Many people have asked for my thoughts on DeepSeek AI. As I know some of the core folks involved across Silicon Valley, China, AI, and quant, here’s my quick take:
1. Strong Engineer-First Culture
DeepSeek was bootstrapped in 2023 and quickly gained recognition by replicating large-model techniques. With limited resources, they concentrate on core breakthroughs (like reasoning) rather than trying to tackle everything at once. Their engineering and research teams primarily hail from top Chinese universities, often with limited work experience.
2. Resource Efficiency
They’re known for innovative strategies to reduce GPU usage and training costs—an essential skill in quant, where efficient feature engineering and model development are key to alpha generation. Rather than brute-forcing with massive compute, they prioritize high-quality data and targeted fine-tuning.
3. Minimal SFT (Supervised Fine-Tuning)
They have shown that robust reasoning can emerge with relatively little supervised data. They leverage a strong base model to generate data and then apply focused SFT to achieve impressive results.
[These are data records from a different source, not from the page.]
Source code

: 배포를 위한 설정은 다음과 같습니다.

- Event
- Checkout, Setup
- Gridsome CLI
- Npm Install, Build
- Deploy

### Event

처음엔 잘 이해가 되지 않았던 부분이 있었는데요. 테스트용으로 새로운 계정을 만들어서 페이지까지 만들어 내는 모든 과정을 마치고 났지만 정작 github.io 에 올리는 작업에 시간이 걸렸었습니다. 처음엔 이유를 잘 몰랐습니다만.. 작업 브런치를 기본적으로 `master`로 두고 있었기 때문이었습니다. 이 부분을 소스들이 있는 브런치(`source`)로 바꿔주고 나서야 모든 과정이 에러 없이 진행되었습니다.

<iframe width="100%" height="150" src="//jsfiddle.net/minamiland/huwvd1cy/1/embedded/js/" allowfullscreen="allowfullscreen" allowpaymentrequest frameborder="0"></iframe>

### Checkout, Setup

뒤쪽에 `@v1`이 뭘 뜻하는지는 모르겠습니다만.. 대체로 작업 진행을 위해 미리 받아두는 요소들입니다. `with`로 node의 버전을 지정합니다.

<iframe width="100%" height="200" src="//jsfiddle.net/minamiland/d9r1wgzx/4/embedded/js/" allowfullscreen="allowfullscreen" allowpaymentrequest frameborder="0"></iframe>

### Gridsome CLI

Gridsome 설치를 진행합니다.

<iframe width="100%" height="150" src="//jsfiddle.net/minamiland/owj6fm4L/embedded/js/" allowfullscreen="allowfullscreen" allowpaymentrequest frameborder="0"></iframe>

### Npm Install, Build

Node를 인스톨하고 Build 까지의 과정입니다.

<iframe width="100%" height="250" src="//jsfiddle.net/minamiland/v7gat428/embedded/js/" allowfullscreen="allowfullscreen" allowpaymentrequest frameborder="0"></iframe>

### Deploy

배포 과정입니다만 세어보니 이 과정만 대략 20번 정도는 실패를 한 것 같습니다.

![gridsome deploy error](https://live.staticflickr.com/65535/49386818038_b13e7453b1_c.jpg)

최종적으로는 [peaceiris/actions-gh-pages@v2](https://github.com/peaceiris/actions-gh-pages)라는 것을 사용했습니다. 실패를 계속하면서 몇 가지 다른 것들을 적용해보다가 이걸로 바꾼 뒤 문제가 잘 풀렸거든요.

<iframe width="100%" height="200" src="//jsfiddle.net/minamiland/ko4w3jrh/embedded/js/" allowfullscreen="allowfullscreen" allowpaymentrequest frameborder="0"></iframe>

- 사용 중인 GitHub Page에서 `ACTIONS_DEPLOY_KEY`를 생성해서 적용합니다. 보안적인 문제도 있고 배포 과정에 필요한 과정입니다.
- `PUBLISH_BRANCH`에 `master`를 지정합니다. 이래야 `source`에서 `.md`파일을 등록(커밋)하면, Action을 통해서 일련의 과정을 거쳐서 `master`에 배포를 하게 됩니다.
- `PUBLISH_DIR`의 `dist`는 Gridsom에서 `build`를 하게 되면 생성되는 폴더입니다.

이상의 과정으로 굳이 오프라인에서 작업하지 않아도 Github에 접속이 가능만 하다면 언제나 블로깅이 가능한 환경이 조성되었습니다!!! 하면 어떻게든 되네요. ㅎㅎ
4. Distillation: Short-Term Gains, Long-Term Trade-Offs
Distilling large models into smaller ones yields solid performance boosts. However, it may cap the model’s overall potential if genuinely new architectures aren’t explored.
5. Open Source vs. Closed Source
DeepSeek’s open releases show that smaller teams can still innovate at a high level. That pressures proprietary models to justify their high cost and massive resource usage.
6. Implications for Builders & 2025
Expect more architectural diversity beyond transformers and advanced RL/agent applications. Many companies will opt for cost-efficient models (achieving 90–95% of state-of-the-art performance at less than 10% of the cost) for real-world products rather than continually chasing ever-larger, more resource-intensive SOTA models.
Bottom Line
DeepSeek proves you don’t always need massive GPU farms to make large language models shine. The core drivers of AGI—data, architecture, and compute—are showing diminishing returns from brute-force scaling, so we can anticipate more innovation in architectures and data synthesis. This may reduce NVIDIA’s training-centric advantage (as demand shifts toward inference), but it will likely accelerate overall AGI adoption—an instance of the Jevons Paradox in action.